AAAA records (quad-A records) map hostnames to IPv6 addresses. IPv6 uses 128-bit addresses written as eight groups of four hexadecimal digits, e.g. 2001:db8::1. AAAA records are essential for IPv6 connectivity as the internet transitions away from the depleted IPv4 address space. Most modern servers and clients support dual-stack (both A and AAAA), allowing connections over either protocol. Browsers prefer IPv6 when available via the "Happy Eyeballs" algorithm. AAAA records follow the same TTL and zone structure as A records.
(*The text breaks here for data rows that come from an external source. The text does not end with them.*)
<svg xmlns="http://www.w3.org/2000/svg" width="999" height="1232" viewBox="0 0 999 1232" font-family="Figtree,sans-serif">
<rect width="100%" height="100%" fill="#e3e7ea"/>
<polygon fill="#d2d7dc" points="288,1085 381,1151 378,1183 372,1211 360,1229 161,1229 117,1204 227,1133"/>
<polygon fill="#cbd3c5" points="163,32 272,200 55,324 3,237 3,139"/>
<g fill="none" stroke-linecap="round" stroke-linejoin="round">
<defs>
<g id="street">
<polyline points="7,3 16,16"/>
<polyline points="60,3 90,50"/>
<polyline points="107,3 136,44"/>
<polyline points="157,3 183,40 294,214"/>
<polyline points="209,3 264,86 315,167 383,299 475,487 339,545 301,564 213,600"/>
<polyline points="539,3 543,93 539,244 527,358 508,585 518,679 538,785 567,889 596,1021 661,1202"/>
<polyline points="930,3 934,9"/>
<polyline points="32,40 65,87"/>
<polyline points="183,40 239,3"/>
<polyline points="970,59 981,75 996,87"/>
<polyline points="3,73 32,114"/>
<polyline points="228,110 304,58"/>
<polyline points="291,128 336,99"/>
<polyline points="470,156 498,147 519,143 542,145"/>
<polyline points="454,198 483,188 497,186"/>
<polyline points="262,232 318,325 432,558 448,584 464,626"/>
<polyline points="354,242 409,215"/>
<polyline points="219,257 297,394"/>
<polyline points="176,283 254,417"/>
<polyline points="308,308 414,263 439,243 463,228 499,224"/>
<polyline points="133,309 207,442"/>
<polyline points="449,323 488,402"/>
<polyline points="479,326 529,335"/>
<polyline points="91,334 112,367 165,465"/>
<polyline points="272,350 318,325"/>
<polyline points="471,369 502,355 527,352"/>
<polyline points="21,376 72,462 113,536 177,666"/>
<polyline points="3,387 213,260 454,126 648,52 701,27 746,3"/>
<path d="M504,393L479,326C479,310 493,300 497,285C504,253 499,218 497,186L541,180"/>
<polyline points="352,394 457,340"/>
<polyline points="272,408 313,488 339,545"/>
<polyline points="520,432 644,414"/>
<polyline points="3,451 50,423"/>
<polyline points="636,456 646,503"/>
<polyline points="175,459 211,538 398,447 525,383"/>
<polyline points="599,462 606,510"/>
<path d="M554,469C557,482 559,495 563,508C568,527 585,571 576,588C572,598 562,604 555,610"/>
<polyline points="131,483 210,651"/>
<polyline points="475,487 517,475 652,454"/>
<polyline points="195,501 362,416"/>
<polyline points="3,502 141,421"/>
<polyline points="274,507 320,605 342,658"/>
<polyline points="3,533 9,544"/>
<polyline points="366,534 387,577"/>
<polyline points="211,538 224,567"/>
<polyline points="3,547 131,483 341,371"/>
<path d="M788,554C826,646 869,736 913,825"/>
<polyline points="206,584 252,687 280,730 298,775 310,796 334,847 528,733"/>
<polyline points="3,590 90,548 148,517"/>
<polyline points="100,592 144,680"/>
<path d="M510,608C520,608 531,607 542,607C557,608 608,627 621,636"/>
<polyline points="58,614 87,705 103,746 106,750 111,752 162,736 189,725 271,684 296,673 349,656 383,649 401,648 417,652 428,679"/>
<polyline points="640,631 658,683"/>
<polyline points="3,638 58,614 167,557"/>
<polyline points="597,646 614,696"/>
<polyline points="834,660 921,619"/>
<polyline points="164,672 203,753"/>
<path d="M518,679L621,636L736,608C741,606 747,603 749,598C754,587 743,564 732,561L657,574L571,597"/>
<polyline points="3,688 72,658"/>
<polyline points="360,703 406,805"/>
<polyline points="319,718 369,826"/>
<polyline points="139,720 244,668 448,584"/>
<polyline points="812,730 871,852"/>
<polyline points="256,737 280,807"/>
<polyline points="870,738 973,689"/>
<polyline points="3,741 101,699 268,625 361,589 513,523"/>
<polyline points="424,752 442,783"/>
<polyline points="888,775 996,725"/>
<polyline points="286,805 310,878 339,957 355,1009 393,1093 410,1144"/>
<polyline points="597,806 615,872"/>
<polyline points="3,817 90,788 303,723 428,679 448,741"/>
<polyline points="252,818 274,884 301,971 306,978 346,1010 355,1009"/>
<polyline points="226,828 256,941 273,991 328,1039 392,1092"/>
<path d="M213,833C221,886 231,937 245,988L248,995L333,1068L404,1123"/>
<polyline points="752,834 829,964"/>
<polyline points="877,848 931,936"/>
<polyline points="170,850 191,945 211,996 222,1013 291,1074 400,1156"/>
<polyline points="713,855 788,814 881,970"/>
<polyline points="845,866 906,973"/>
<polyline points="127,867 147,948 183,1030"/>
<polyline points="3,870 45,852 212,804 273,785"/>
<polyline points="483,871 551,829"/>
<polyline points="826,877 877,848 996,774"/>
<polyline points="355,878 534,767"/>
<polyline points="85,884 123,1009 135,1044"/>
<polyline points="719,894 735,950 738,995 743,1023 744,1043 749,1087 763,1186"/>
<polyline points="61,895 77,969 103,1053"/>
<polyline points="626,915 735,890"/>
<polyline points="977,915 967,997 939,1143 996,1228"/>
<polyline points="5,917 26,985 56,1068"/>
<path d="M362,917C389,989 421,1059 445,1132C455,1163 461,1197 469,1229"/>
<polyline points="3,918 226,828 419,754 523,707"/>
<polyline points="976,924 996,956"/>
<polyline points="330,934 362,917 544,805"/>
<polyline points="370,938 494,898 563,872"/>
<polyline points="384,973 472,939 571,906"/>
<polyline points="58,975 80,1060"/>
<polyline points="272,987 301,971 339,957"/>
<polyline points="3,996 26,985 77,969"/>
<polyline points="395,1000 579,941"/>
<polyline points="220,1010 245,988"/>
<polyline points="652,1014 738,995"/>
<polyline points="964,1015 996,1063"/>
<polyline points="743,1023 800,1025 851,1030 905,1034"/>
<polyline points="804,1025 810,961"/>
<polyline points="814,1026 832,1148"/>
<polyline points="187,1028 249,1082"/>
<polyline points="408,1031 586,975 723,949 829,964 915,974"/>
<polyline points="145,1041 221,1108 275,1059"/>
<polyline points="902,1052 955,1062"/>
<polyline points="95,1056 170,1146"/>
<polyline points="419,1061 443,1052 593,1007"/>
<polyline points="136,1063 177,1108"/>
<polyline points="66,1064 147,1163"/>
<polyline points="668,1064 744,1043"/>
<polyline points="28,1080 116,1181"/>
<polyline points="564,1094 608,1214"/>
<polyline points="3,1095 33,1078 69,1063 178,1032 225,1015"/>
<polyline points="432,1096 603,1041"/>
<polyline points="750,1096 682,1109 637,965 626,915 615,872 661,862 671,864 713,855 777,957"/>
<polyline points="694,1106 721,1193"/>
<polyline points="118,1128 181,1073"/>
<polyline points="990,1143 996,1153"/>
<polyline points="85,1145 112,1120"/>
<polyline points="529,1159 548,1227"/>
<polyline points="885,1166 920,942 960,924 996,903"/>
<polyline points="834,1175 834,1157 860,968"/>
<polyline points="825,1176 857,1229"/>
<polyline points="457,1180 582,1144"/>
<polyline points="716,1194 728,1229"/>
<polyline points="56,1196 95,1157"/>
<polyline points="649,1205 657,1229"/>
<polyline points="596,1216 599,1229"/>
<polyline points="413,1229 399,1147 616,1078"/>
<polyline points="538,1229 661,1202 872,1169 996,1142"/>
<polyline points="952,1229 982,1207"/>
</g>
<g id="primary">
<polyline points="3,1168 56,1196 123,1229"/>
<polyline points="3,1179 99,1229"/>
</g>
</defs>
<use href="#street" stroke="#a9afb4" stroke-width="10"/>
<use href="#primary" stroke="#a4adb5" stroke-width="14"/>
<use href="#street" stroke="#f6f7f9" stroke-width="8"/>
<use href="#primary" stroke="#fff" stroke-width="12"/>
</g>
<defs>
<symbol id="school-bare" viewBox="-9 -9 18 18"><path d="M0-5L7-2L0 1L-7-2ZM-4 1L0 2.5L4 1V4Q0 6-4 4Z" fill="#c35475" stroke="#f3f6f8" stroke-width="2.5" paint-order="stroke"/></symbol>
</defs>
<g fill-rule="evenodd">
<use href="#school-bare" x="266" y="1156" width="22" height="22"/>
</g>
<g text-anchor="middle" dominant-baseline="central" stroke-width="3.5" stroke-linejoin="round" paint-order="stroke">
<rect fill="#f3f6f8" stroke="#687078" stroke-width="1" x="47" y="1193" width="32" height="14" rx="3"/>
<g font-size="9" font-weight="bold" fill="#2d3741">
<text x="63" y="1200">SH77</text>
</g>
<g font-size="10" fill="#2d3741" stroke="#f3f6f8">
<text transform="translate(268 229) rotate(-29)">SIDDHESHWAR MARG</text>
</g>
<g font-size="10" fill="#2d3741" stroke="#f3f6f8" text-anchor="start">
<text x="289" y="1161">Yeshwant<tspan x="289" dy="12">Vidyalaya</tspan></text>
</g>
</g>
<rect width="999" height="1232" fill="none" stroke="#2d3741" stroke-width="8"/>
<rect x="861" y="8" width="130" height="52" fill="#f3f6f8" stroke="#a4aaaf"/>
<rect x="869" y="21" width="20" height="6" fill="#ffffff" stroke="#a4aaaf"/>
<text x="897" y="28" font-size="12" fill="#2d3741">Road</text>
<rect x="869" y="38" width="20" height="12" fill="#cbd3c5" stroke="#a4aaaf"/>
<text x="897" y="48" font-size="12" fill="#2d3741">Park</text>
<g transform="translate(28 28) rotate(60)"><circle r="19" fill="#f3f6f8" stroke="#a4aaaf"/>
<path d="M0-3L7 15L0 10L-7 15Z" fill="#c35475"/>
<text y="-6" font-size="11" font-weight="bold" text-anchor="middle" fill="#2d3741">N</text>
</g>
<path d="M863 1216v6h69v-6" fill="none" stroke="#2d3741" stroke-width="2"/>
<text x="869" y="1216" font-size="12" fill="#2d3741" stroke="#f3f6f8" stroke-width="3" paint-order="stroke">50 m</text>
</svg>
Many CDN providers assign AAAA records automatically alongside A records.

Record Structure

FieldDescription
NameThe hostname
TTLTime to live in seconds
ClassIN
TypeAAAA
AddressIPv6 address, e.g. 2606:2800:220:1:248:1893:25c8:1946

Examples

Apex domain IPv6
example.com. 3600 IN AAAA 2606:2800:220:1:248:1893:25c8:1946
www subdomain IPv6
www.example.com. 3600 IN AAAA 2606:2800:220:1:248:1893:25c8:1946

Common Issues & Fixes

IPv6 connectivity issues for some users

Users on IPv6-only networks cannot reach the site if only an A record exists.

Fix: Add an AAAA record alongside the A record for full dual-stack support.

Incorrect AAAA record causes connection timeouts

An AAAA record pointing to an unreachable IPv6 address causes Happy Eyeballs to fall back to IPv4, adding latency.

Fix: Remove the incorrect AAAA record, or fix it to point to the correct IPv6 address.